The Csound code is exactly the same as the previous example, so there's no need to repeat it here. The key is that the ginput_buffer
table contains the most recent 2,048 samples of audio data which gets updated every k-cycle.
import numpy as np
from scipy.fft import rfft, rfftfreq
[Inside MainWindow class]
def __init__(self, *args, **kwargs):
# Create PlotWidget and add it to window
self.plotWidget = pyqtgraph.PlotWidget()
mainLayout.addWidget(self.plotWidget)
# Plot widget styling
self.plotWidget.setBackground("black")
self.plotWidget.showGrid(x=False, y=True)
self.plotWidget.setYRange(-0.1, 3, padding=0)
# Set up x-axis with logarithmic units
self.plotWidget.setLogMode(x=True, y=False)
xaxis_ticks = [(np.log10(20),"20"),(np.log10(100),"100"),(np.log10(200),"200"),
(np.log10(400),"400"),(np.log10(600),"600"),(np.log10(1000),"1k"),(np.log10(2000),
"2k"),(np.log10(3000),"3k"),(np.log10(10000),"10k")]
xaxis = self.plotWidget.getAxis('bottom')
xaxis.setTicks([xaxis_ticks])
self.output_plot = self.plotWidget.plot([], [], pen=self.pen)
def update_data(self):
fft_spectrum = rfft(self.csound.table(1), norm="ortho")
freq = rfftfreq(2048, 1./44100)
self.output_plot.setData(freq, np.abs(fft_spectrum))
self.plotWidget.setLogMode(x=True, y=False)
sets the x-axis to a logarithmic scale. This plots the frequency spectrum along the x-axis in a more useful way. xaxis_ticks
is a list of logarithmic values which defines the tick marks along the x-axis. I use NumPy to define the logarithmic values. I learned these techniques from this YouTube video by Mark Jay.
rfft()
is SciPy's "real FFT" function, which only includes the real numbers in the calculation. This is more efficient, and it meets the needs of the audio analysis well. rfft()
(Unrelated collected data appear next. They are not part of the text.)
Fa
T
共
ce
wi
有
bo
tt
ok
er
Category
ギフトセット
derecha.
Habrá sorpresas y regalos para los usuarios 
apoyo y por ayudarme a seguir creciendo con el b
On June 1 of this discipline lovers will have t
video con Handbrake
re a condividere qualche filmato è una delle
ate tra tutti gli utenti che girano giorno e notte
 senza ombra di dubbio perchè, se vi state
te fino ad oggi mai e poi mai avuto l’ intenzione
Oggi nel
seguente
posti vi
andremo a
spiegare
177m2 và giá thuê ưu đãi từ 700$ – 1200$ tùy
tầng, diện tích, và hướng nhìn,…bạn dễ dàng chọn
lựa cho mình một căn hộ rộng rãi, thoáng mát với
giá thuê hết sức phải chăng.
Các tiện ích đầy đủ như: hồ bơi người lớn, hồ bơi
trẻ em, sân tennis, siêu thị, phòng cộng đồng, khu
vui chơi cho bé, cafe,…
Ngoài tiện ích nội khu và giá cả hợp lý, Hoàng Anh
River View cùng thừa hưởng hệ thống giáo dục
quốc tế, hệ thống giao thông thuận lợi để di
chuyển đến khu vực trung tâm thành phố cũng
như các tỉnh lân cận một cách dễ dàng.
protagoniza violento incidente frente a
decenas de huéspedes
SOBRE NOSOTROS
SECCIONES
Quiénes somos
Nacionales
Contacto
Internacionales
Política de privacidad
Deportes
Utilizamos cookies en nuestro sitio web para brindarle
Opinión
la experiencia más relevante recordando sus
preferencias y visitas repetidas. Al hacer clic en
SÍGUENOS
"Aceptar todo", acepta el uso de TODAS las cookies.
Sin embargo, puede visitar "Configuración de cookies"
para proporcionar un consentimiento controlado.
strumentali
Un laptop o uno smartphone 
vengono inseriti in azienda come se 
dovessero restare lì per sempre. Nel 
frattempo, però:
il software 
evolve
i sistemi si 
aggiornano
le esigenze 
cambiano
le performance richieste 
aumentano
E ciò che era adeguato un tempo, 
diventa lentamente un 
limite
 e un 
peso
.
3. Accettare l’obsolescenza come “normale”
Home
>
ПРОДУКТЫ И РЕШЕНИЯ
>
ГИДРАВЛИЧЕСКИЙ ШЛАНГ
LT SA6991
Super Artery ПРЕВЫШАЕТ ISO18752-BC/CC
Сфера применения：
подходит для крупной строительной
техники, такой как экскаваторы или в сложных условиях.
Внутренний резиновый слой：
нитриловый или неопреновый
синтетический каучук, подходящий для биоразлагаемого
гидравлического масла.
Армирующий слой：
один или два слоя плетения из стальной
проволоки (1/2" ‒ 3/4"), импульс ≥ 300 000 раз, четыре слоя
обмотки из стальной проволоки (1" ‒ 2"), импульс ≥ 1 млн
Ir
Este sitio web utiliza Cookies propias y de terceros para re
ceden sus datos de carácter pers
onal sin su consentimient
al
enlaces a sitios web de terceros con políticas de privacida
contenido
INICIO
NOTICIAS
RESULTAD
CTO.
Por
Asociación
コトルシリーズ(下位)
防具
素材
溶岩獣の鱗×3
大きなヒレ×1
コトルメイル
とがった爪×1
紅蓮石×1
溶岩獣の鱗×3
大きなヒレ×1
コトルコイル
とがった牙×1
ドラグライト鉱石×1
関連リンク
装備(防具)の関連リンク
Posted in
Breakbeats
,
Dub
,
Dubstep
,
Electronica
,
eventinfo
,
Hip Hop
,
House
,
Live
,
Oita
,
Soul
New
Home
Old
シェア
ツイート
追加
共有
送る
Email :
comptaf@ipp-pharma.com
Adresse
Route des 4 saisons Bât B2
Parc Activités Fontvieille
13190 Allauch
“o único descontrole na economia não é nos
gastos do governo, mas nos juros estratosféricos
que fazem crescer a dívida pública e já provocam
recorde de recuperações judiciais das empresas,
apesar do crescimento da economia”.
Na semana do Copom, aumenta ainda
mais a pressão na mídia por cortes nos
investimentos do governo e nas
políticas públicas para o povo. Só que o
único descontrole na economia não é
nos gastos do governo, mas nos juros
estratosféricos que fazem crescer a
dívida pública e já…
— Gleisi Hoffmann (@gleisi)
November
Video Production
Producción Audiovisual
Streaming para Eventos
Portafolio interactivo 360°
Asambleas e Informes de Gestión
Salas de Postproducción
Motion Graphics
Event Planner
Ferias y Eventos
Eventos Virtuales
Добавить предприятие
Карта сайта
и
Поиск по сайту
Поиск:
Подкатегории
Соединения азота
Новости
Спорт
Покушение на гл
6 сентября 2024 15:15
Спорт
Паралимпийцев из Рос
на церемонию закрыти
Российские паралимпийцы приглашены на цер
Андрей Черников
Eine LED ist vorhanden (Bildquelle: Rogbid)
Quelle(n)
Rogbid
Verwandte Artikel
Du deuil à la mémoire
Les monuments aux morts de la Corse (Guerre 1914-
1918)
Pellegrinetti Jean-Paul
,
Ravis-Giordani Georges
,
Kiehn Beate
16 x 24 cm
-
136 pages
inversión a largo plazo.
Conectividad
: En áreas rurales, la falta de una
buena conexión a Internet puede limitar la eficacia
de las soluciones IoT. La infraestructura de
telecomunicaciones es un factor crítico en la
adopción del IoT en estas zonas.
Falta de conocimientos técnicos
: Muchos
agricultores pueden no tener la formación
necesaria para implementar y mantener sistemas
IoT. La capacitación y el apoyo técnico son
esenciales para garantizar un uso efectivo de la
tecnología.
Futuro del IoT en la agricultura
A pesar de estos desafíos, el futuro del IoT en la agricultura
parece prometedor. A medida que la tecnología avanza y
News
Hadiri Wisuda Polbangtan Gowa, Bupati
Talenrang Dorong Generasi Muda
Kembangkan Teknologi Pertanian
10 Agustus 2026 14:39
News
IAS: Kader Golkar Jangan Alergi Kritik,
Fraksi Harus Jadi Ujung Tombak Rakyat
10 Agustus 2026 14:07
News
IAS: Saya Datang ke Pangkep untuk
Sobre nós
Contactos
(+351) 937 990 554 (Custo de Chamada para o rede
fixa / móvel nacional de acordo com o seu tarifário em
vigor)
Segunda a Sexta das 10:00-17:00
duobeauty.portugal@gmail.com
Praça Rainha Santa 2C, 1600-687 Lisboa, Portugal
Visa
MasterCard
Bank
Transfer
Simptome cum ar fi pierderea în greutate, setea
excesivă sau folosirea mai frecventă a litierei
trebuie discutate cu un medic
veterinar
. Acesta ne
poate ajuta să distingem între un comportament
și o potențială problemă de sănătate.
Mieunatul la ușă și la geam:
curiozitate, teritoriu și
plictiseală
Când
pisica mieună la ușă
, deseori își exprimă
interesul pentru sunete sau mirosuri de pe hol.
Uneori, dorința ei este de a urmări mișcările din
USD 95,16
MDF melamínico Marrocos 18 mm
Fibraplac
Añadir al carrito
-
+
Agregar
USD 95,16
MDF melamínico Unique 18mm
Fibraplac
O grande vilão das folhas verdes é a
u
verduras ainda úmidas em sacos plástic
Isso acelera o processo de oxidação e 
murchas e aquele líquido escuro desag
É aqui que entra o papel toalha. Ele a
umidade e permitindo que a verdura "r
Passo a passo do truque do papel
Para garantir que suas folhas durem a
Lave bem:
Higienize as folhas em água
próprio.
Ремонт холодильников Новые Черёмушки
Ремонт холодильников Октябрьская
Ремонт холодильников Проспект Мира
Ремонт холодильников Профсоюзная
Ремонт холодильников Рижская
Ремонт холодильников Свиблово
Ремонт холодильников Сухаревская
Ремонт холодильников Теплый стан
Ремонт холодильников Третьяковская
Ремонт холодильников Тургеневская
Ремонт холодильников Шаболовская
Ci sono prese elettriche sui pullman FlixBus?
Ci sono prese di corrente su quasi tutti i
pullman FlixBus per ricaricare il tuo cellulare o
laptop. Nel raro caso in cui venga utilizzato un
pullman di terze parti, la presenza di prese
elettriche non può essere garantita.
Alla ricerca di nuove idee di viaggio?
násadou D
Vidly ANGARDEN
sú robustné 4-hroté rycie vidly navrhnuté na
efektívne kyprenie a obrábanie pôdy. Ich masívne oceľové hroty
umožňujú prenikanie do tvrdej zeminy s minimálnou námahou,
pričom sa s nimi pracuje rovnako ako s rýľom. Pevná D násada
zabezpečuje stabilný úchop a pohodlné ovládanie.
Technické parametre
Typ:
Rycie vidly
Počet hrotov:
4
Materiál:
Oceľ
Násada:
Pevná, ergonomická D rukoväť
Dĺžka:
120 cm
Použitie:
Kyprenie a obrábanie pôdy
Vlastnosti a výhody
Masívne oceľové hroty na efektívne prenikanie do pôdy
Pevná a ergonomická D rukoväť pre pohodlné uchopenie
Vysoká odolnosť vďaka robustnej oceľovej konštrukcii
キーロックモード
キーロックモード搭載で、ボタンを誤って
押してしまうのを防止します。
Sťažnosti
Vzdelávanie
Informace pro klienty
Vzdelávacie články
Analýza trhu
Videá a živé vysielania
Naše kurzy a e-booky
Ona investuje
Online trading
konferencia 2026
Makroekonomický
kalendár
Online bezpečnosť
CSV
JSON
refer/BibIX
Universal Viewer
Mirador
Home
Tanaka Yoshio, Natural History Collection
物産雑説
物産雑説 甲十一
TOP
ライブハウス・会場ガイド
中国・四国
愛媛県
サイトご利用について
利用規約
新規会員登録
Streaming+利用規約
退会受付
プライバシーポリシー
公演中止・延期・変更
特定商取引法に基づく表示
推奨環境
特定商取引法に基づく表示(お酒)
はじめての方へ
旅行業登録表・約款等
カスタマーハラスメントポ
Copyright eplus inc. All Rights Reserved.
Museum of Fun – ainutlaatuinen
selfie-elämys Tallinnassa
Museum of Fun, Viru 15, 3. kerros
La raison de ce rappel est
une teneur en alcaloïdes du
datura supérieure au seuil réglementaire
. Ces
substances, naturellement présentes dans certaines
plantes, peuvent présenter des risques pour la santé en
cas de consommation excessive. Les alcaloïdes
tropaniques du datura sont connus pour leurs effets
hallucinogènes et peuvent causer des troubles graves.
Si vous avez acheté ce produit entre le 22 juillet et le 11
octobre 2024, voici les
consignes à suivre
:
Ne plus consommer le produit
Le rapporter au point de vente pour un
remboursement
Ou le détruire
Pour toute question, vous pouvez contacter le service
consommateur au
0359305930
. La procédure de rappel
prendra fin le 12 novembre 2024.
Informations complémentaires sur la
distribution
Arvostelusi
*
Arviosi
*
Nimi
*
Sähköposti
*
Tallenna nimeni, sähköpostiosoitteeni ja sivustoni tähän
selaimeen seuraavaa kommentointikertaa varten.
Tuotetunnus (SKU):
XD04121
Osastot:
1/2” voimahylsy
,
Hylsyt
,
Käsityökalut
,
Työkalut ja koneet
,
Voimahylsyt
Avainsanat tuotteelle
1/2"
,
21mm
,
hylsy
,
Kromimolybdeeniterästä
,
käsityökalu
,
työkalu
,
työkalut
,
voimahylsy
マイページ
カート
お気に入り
reads the data from the ginput_buffer
table in Csound, performs the RFFT calculation, and outputs fft_spectrum
which is a list of power values corresponding to frequency bands across the audio spectrum.
rfftfreq()
generates a list of frequency values that corresponds to the power values contained in fft_spectrum
. These frequency values are plotted along the x-axis, and the power values are plotted along the y-axis.
So far my exploration of PyQt5 has been successful. I've been able to create quality data animations that easily render at 60 frames per second, and achieving this was much more straightforward in PyQt5 than in Node.js and Electron.
Here are some areas I'll focus on next.
I need to figure out how to properly normalize the FFT data in the frequency spectrum plot. The numbers spike off the charts. There are tutorials for normalizing FFT data online, but for some reason I can't get it to work. I must be doing something wrong or misunderstanding something.
The graphic design of GUIs is important to me for both aesthetic and functional reasons, so I'd like to use the PyQt5 style sheet to better manage the design of the window and widgets.
I built this with PyQt5, but PyQt6 is actually the latest version to be released. At some point I'll switch this over, which might not require any changes to my actual code.
The real test of the PyQt5 framework will come when I create a more complicated application. That will reveal any performance issues that will force me to compromise or get creative with the animation algorithms.
Now the fun can really begin as I dream up new instruments and generative systems with Python and Csound.